On 24/11/11 11:00, Ariel T. Glenn wrote:
Hello folks,
So this has been running all of one day now, and I expect it to break in wild and crazy ways over the next period while we get the bugs out. But, throwing caution to the winds...
I'm generating dumps each day for each non-closed non-private project, of revisions added since the previous day. It uses the standard xml format, writing out stubs and history files.
This is a sort of poor person's incremental dump. What do I mean by that? Well... It doesn't contain a list of deletions, page moves, undeletes. It just dumps the metadata and text for every revision between X1 (last revision dumped the day before) and X2 (last revision in db as of the time it's dumped). The reason for that? Dumping a range of revisions is relatively easy. Accounting for page deletions, moves etc. since the previous dump is hard, so that is an exercise left to the reader :-P
Even with these limitations I'm hoping the data will be useful to folks.
Looks good.
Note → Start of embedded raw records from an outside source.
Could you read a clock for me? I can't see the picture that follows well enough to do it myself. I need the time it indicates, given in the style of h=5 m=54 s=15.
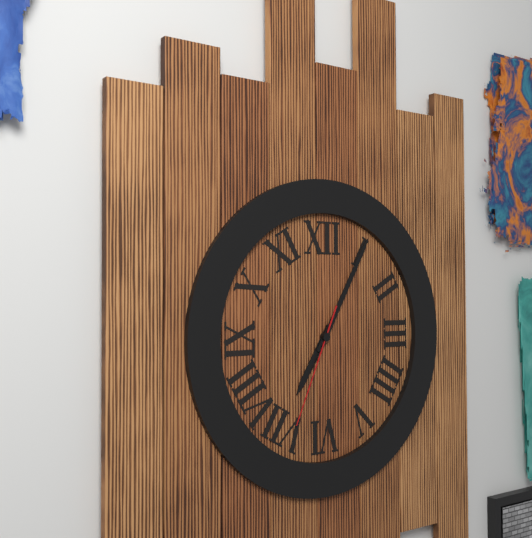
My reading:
h=7 m=5 s=34
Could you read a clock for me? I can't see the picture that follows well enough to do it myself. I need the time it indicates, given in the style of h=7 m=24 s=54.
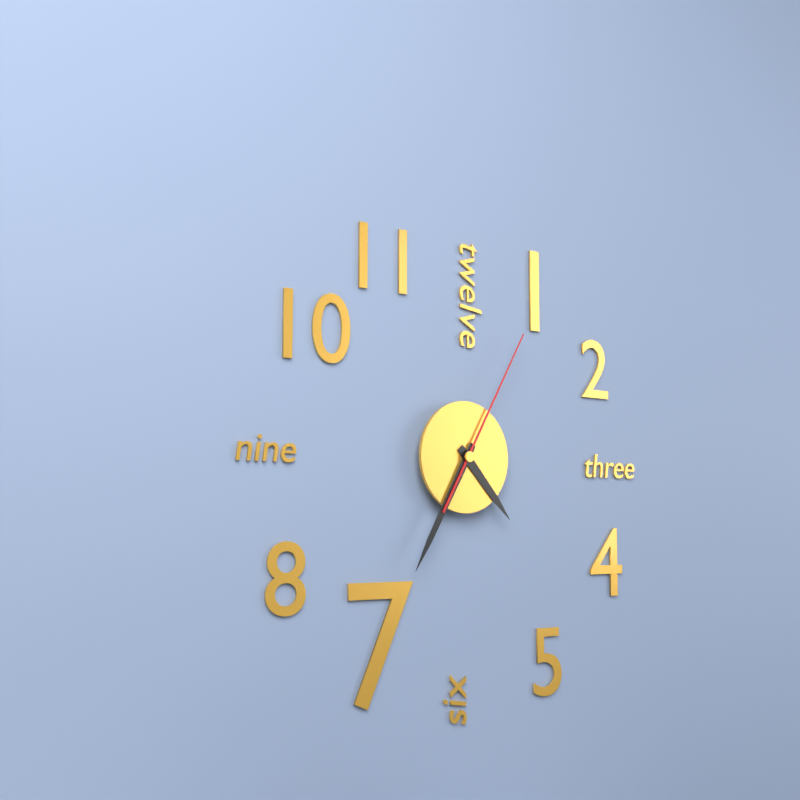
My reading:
h=4 m=35 s=5
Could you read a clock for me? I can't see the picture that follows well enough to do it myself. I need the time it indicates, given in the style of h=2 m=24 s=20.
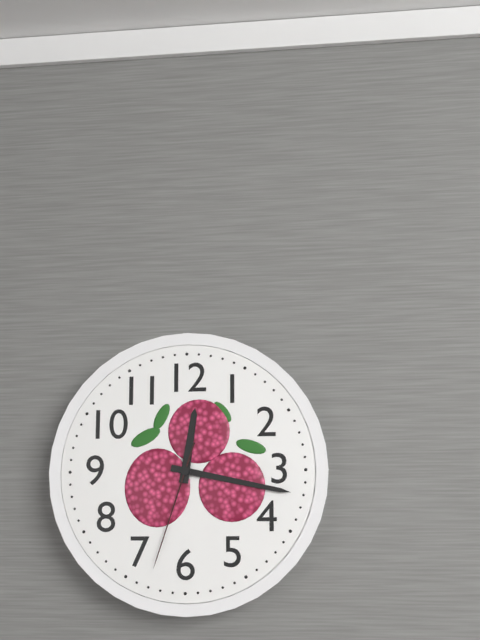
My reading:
h=12 m=17 s=33
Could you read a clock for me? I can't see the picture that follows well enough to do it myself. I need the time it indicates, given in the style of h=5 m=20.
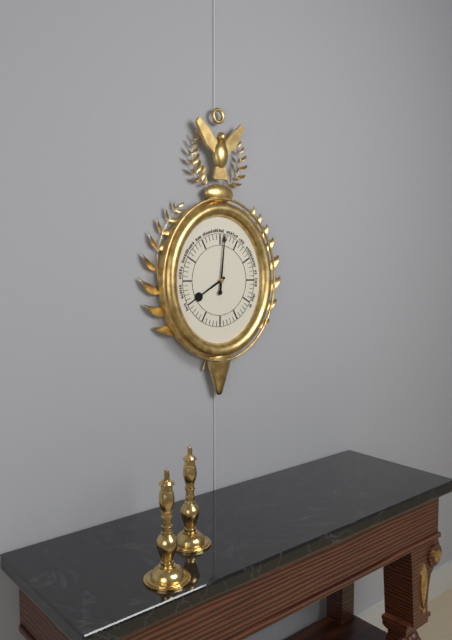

I think this can be very useful for the toolserver, were we have all the db metadata except the text. I think I'll make up something. (downloading now)
I may well be patching things tomorrow at this time for jobs that failed to run, so feel free to point out issues, but also don't be surprised by frequent outages.
The md5sum file lacks the filenames. :)
The code is in my branch in svn, see http://svn.wikimedia.org/viewvc/mediawiki/branches/ariel/xmldumps-backup/inc...
The .dblist files in the branch are dummy. What are checkforbz2footer and writeuptopageid tools? (Which seem unused, btw)